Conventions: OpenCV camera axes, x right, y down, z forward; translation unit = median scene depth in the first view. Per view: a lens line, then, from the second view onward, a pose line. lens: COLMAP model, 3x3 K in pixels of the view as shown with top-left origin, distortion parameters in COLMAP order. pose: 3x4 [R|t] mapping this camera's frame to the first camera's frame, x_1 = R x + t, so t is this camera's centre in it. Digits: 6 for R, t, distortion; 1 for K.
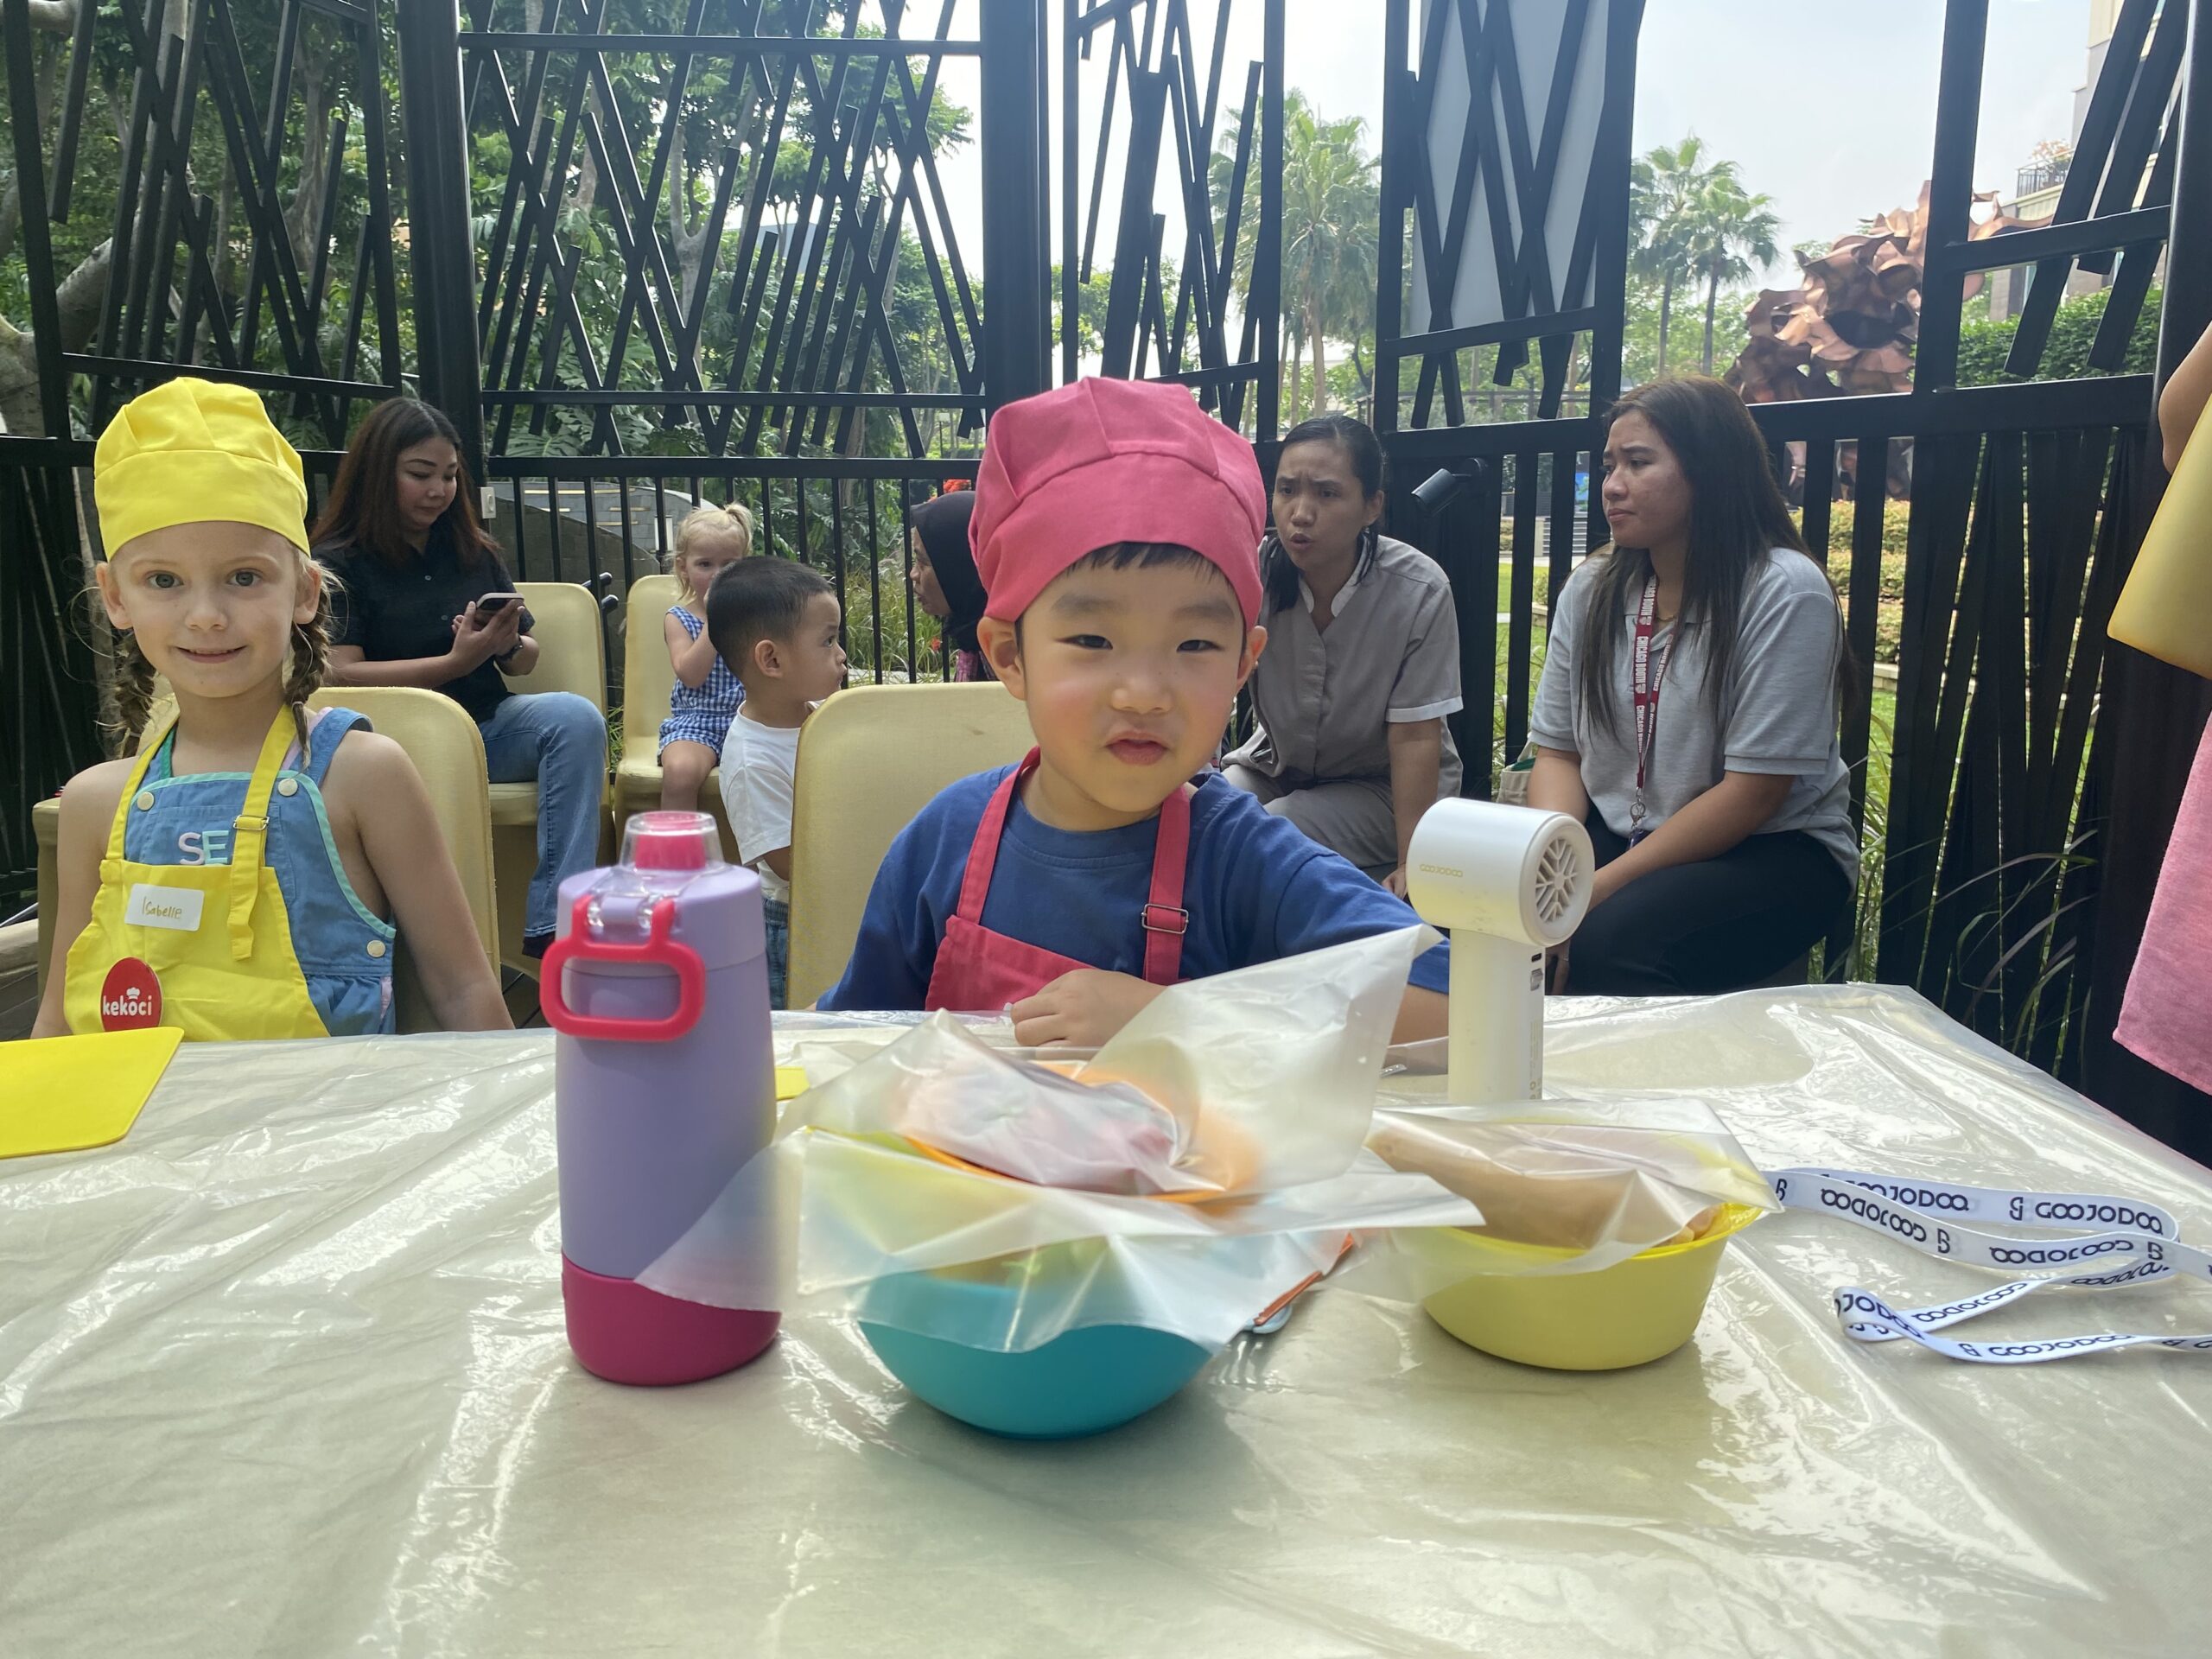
lens RADIAL K [[1729.8, 0, 1109.4], [0, 1729.8, 820.4], [0, 0, 1]] dist [0.001892, -0.004270]
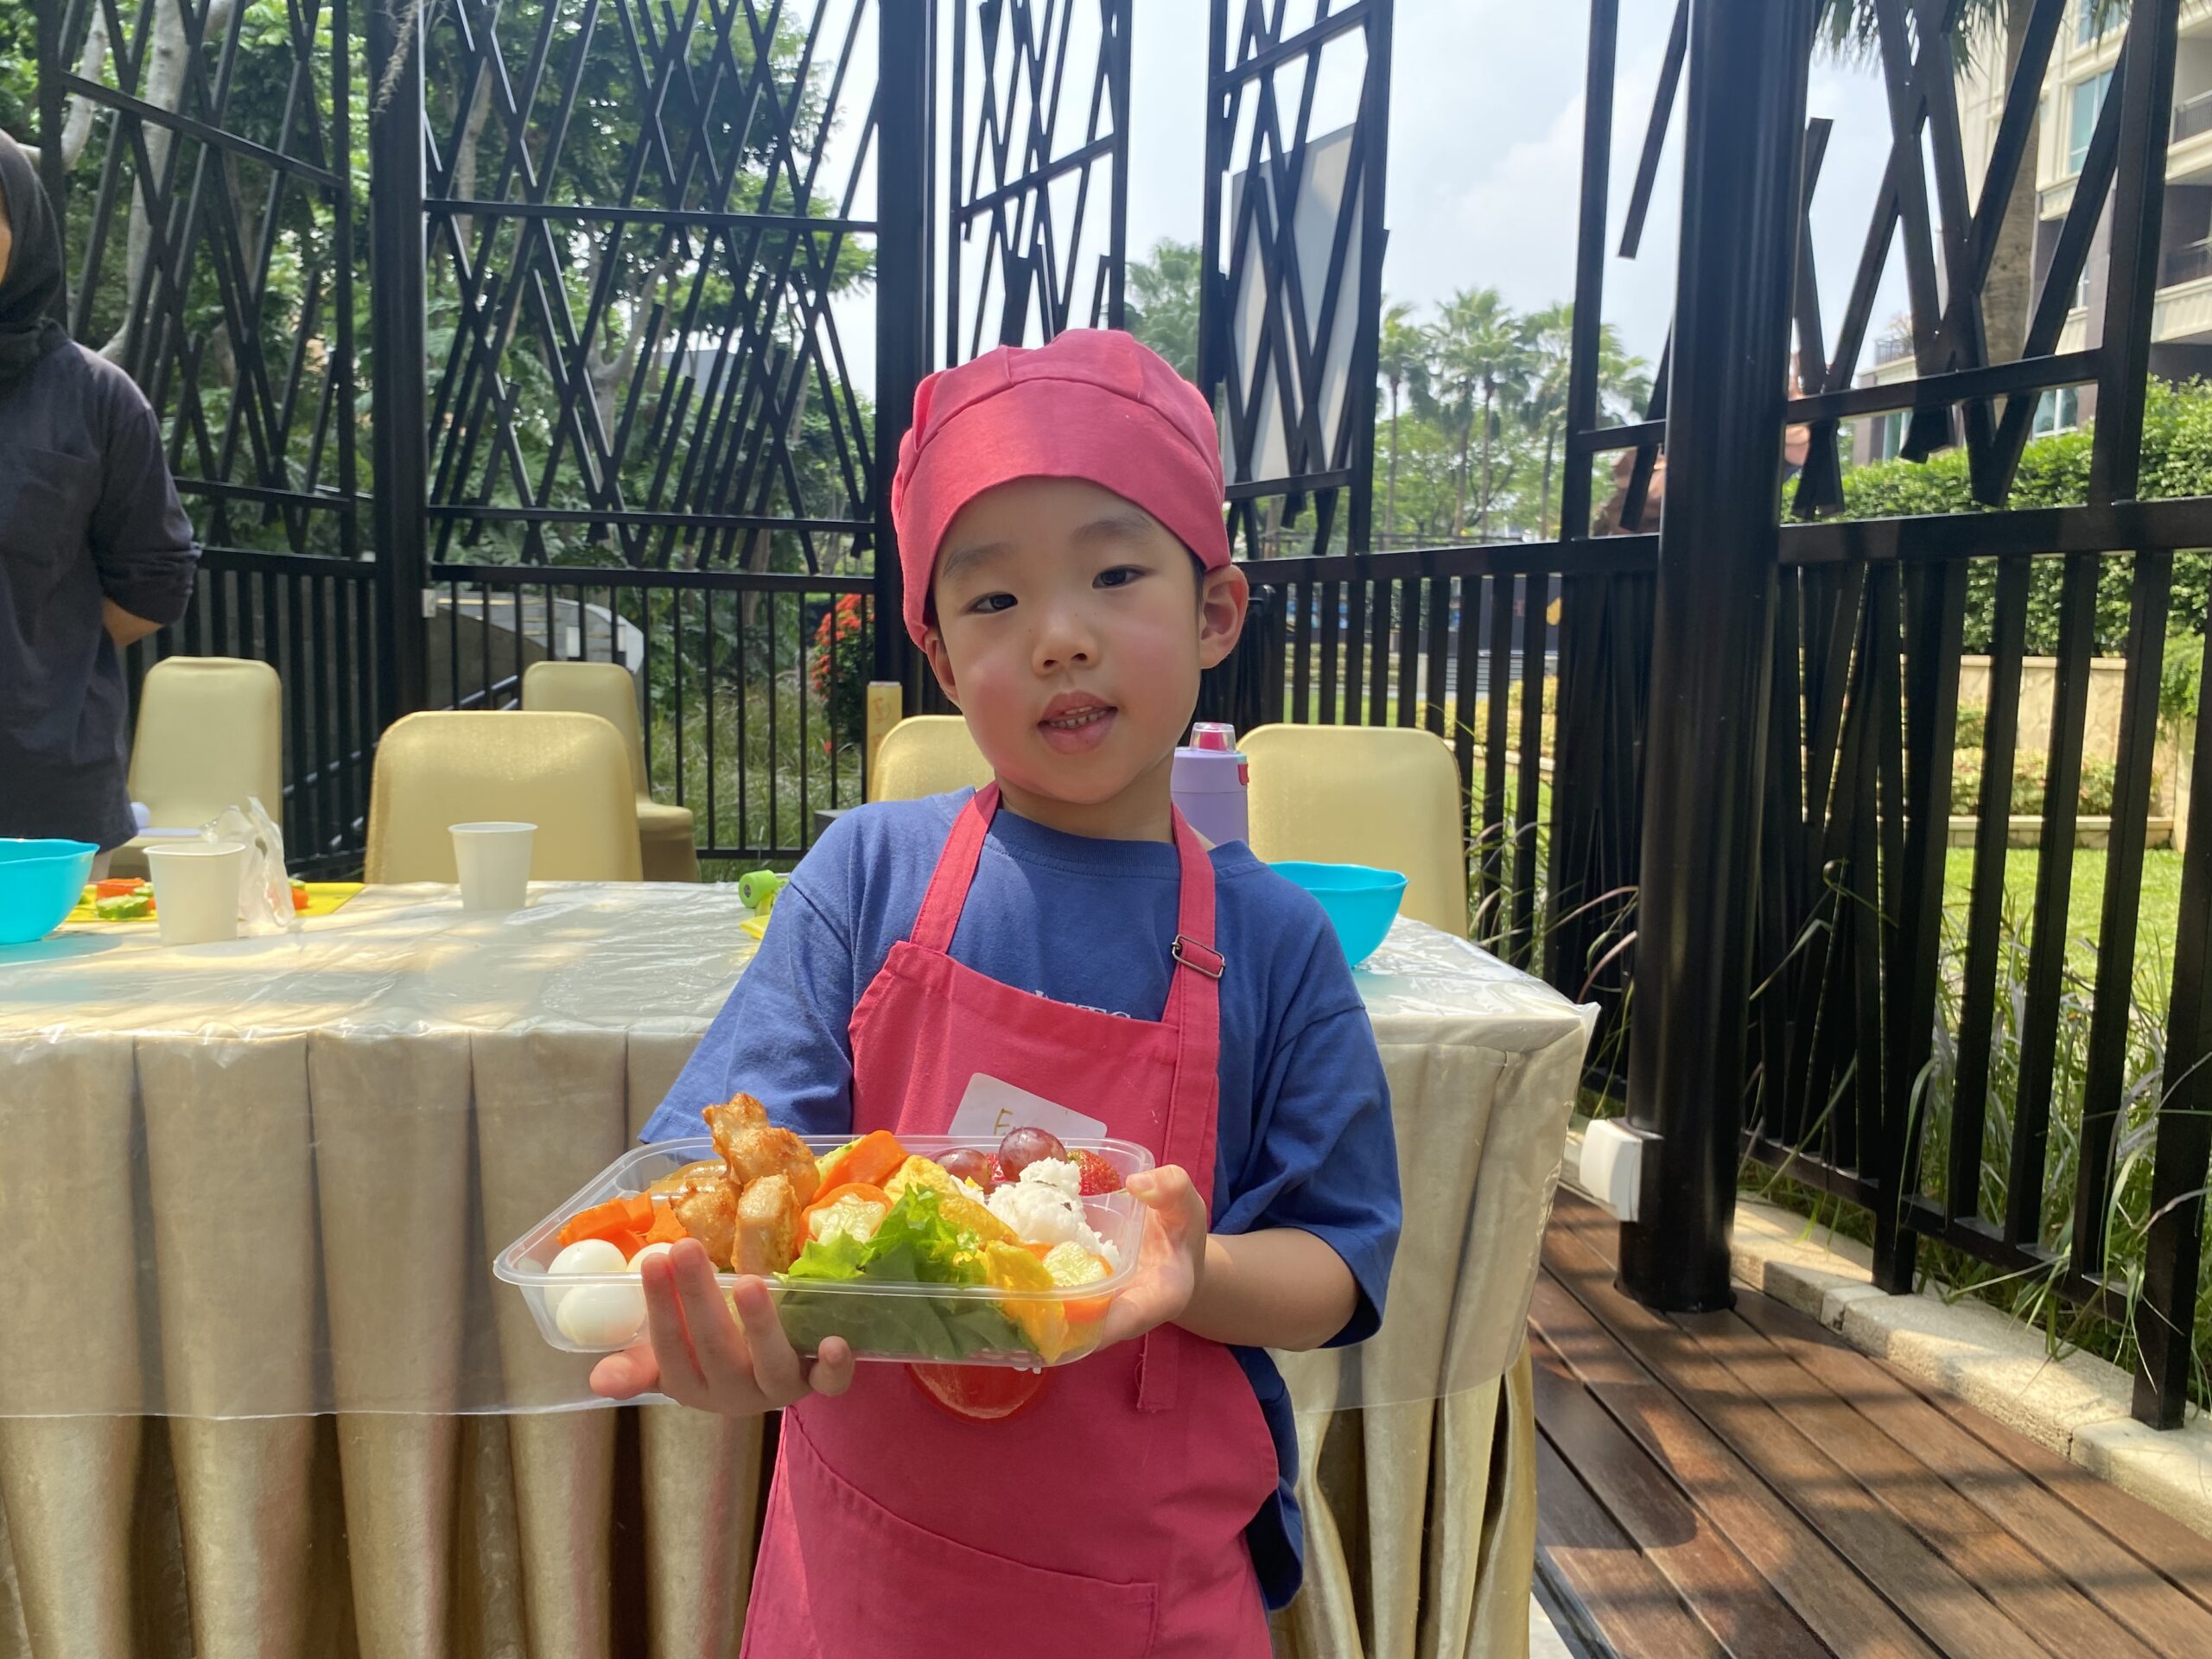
lens RADIAL K [[1729.8, 0, 1100.8], [0, 1729.8, 829.9], [0, 0, 1]] dist [0.001892, -0.004270]
pose [[0.998411, 0.019680, 0.052808, 0.021494], [-0.016056, 0.997543, -0.068196, 0.031534], [-0.054020, 0.067240, 0.996273, -0.131836]]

|---|

**TRY IT**
Could you edit all of the material above by swapping "median" for "mean" and leaving everything else as it is? Omit the pictures from your answer.

**ANSWER TO THIS PROBLEM**
Conventions: OpenCV camera axes, x right, y down, z forward; translation unit = mean scene depth in the first view. Per view: a lens line, then, from the second view onward, a pose line. lens: COLMAP model, 3x3 K in pixels of the view as shown with top-left origin, distortion parameters in COLMAP order. pose: 3x4 [R|t] mapping this camera's frame to the first camera's frame, x_1 = R x + t, so t is this camera's centre in it. Digits: 6 for R, t, distortion; 1 for K.
lens RADIAL K [[1729.8, 0, 1109.4], [0, 1729.8, 820.4], [0, 0, 1]] dist [0.001892, -0.004270]
lens RADIAL K [[1729.8, 0, 1100.8], [0, 1729.8, 829.9], [0, 0, 1]] dist [0.001892, -0.004270]
pose [[0.998411, 0.019680, 0.052808, 0.021494], [-0.016056, 0.997543, -0.068196, 0.031534], [-0.054020, 0.067240, 0.996273, -0.131836]]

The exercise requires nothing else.